Told in alternating timelines between Then and Now, teenage Elliot and Macy grow from friends to much more—spending weekends and lazy summers together in a house outside of San Francisco devouring books, sharing favorite words, and talking through their growing pains and triumphs. As adults, they have become strangers to one another until their chance reunion. Although their memories are obscured by the agony of what happened that night so many years ago, Elliot will come to understand the truth behind Macy’s decade-long silence, and will have to overcome the past and himself to revive her faith in the possibility of an all-consuming love.
I was so surprised by how much I loved this book. Seriously, it took me two days to read it. I tried to find faults or reasons why I couldn’t finish this book in less time than that, but the only reason for that is because I wasn’t in the mood to read.

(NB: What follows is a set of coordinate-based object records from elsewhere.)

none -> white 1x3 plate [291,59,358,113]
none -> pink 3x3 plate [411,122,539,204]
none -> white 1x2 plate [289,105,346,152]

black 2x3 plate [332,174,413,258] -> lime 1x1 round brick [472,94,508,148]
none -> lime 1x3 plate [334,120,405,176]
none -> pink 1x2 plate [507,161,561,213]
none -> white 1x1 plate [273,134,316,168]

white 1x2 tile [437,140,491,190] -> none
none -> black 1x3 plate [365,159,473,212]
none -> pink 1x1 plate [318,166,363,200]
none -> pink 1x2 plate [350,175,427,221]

This book covers so many themes. The most obvious one is love and romance, but there’s a touch of loss and grief on Macy’s part. Losing her mother when she was young feels like something that she’s still coming to grips with even as an adult. However, trigger warning if you’re sensitive to loss and grief.

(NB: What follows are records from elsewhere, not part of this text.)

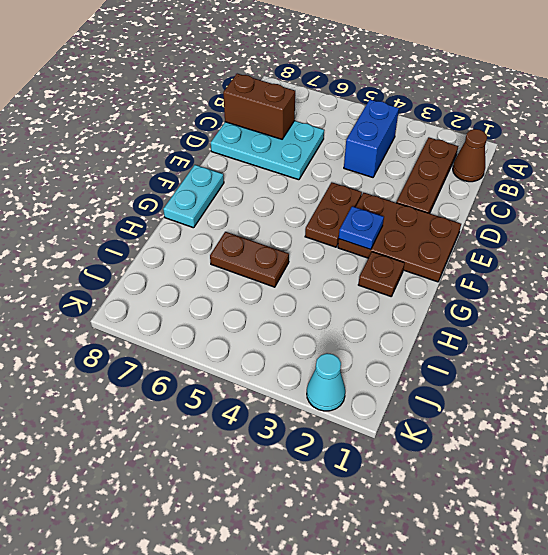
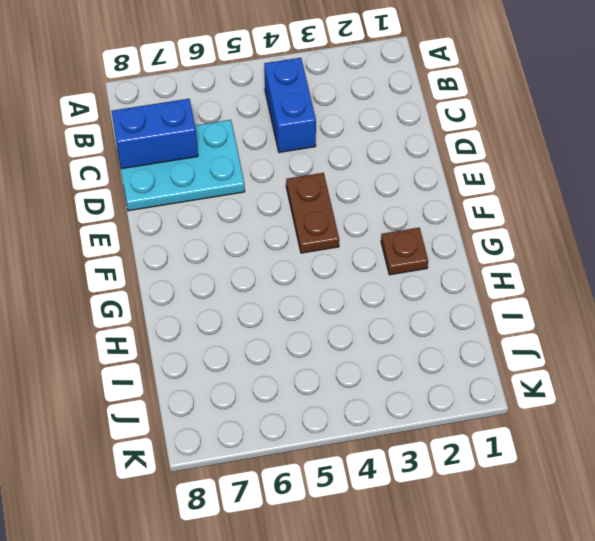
blue 1x2 brick [111,99,198,169] -> brown 1x2 brick [223,74,295,139]
none -> brown 1x1 cone [453,129,487,182]
none -> brown 1x3 plate [396,138,458,213]
none -> brown 2x3 plate [338,193,461,282]

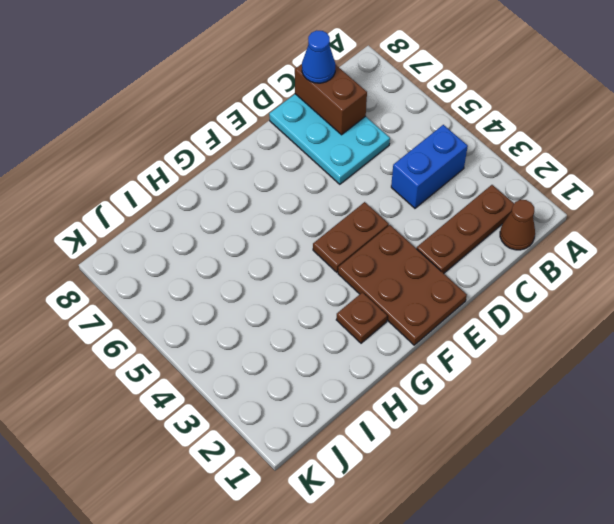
blue 1x1 cone [302,30,335,83] -> none
none -> cyan 1x2 plate [163,165,224,228]
none -> brown 1x2 plate [210,232,289,287]
none -> cyan 1x1 cone [307,353,345,411]

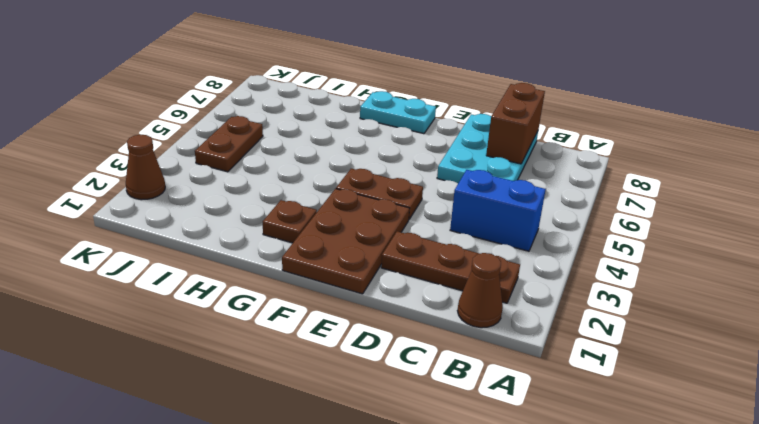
brown 1x2 plate [195,116,263,172] -> brown 1x2 plate moved to [210,232,289,287]
brown 1x1 cone [126,135,165,200] -> cyan 1x1 cone [307,353,345,411]
none -> blue 1x1 plate [339,206,384,250]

The story is written in two different timelines. The past timeline is to catch you up on what’s going on with Macy and Elliott and their relationship. The present timeline moves slower than the past, but shows the current emotions and issues each character is currently going through. The two timelines will eventually merge together, but the ending will surprise you as much as it did me.
One of my favorite character traits from both Macy and Elliott is the fact that they’re both book nerds. They grew up reading books in the closet of Macy’s summer home. She would come and visit as much as possible and Elliott just happens to be the boy next door. He’s even described to be a dark haired, light-eyed, nerd with dark rimmed glasses. I think he might be every book nerd’s dream guy; sensitive, straightforward, thought-provoking, and a little bit sexy.

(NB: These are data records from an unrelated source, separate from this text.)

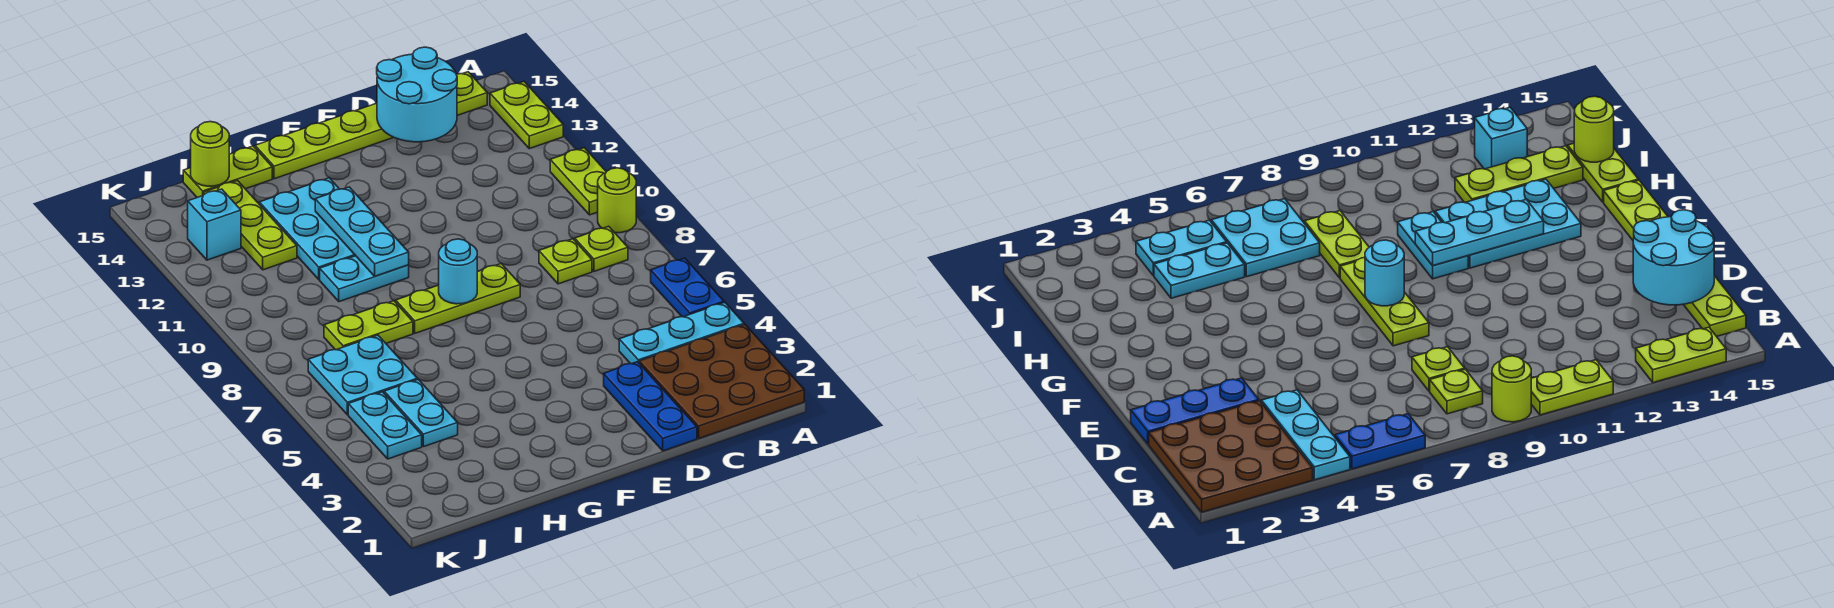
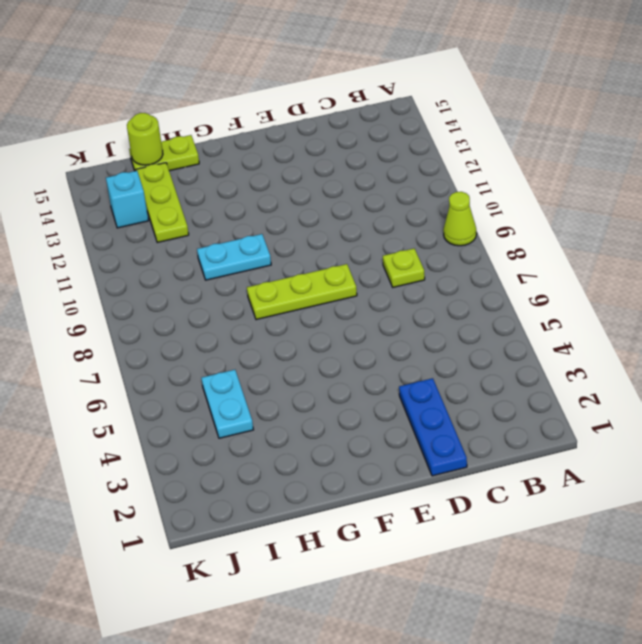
lime 1x1 cone [443,192,477,246] -> lime 1x1 round brick [598,168,636,233]
none -> brown 3x3 plate [639,325,804,438]
none -> cyan 1x3 plate [619,302,744,364]
none -> blue 1x2 plate [651,258,724,317]

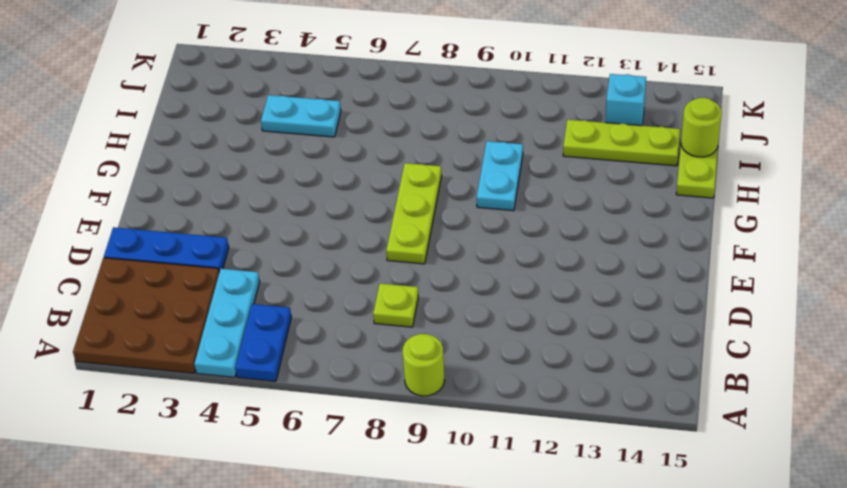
blue 1x2 plate [235,304,291,381] -> blue 1x2 plate turned to [651,258,724,317]
none -> lime 1x2 plate [550,148,606,215]
none -> lime 1x2 plate [490,82,563,149]
none -> lime 1x1 plate [575,226,628,271]

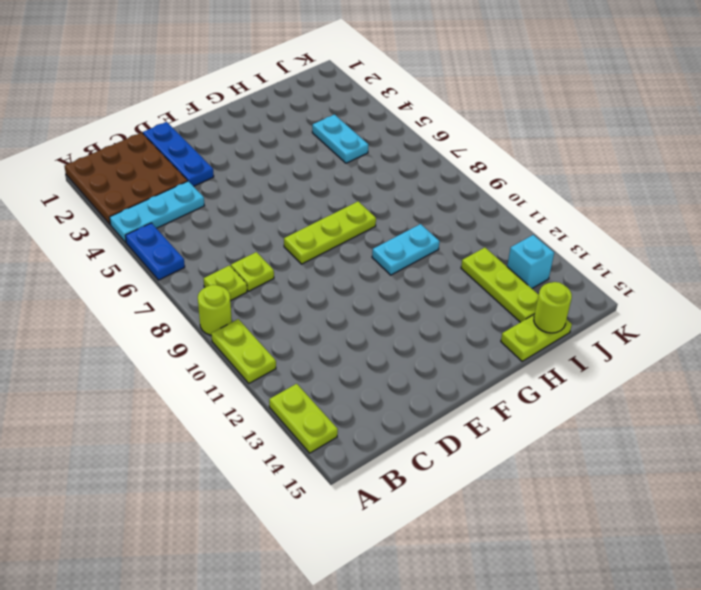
none -> lime 1x6 plate [255,72,487,179]
none -> cyan 2x3 plate [259,178,356,279]
none -> lime 1x2 plate [324,301,413,350]

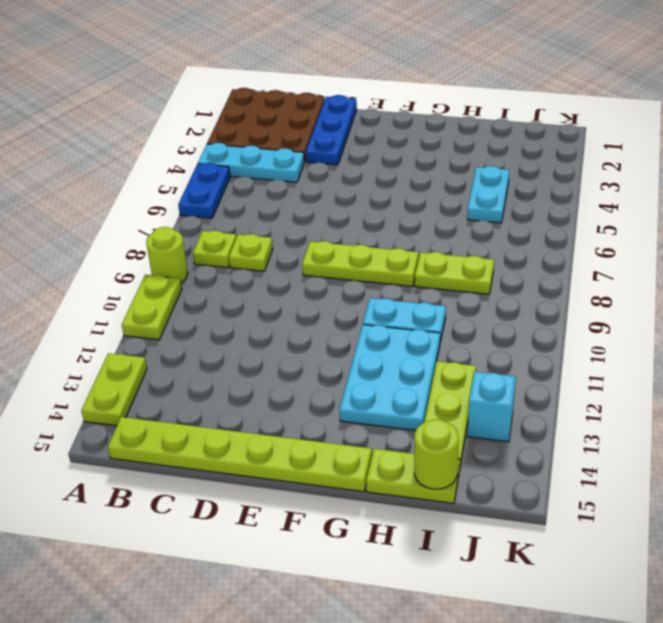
none -> cyan 2x2 plate [308,335,417,415]
none -> cyan 1x2 plate [348,392,422,459]
none -> cyan 2x2 round brick [377,47,457,142]

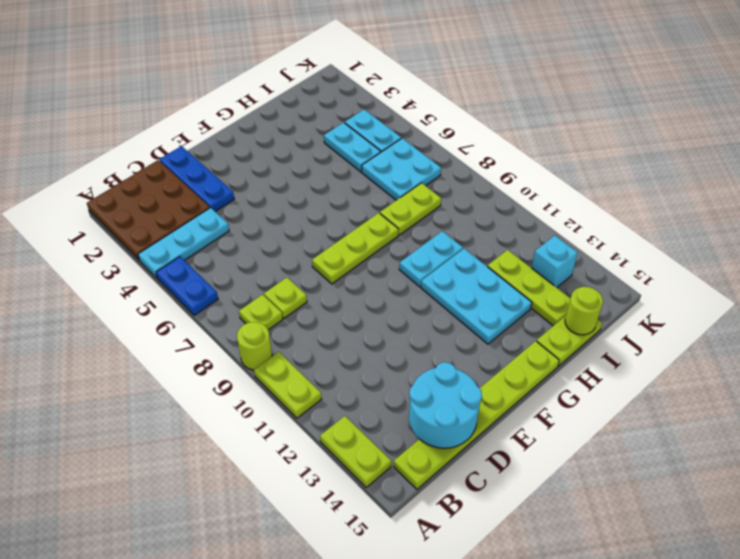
none -> cyan 1x1 round brick [439,239,477,304]
none -> cyan 1x3 plate [315,187,409,276]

While Elliott is basically your ogle-fest for the entire book, Macy’s character is robust and well developed. She’s a resident in her late 20s who is in a love-less relationship with a man who had lost his wife to drugs. Throughout the novel you get this feeling that she’s almost like a ghost. She’s not really a person, but a shell of a person who walks around coasting through life. It’s when she meets Elliott again that things start to fall into place, questions are being answered, and love is rekindled.
Throughout the book, you read about this event that happened between Macy and Elliott that drove their relationship apart. You get some ideas of what that might be, but the reveal is far more complicated than just a case of the green envies. I found myself compelled to know more about what happened between them and that contributed to my unput-downable-ness of this book. You want to dig in more, you want to find out what happened. You’re rooting for one guy and the other turns out to be better. It’s definitely an emotional rollercoaster.
In my opinion, I feel like Macy and Elliott were meant to meet as adults rather than as kids. Their relationship as kids felt so much more mature than the relationships I had as a kid. I feel like the consequences of everyone’s actions were a little more aligned with their ages, but they felt like an old couple even when they were 16.
Of course you have romance. Romance novels will always be a weakness for me, but when it’s coupled with some more “serious” themes, it feels like I’m getting my cake and my veggies too. I loved this book and I’m hooked on Christina Lauren. I’ll definitely be checking out more books by this duo in the future.
- Paperback, 432 pages
- Gallery Books (April 10, 2018)
- Rating: 5/5 starS
I received a copy of this book from Gallery Books for free in exchange for an honest review. My opinions have not been influenced by the publisher or the author.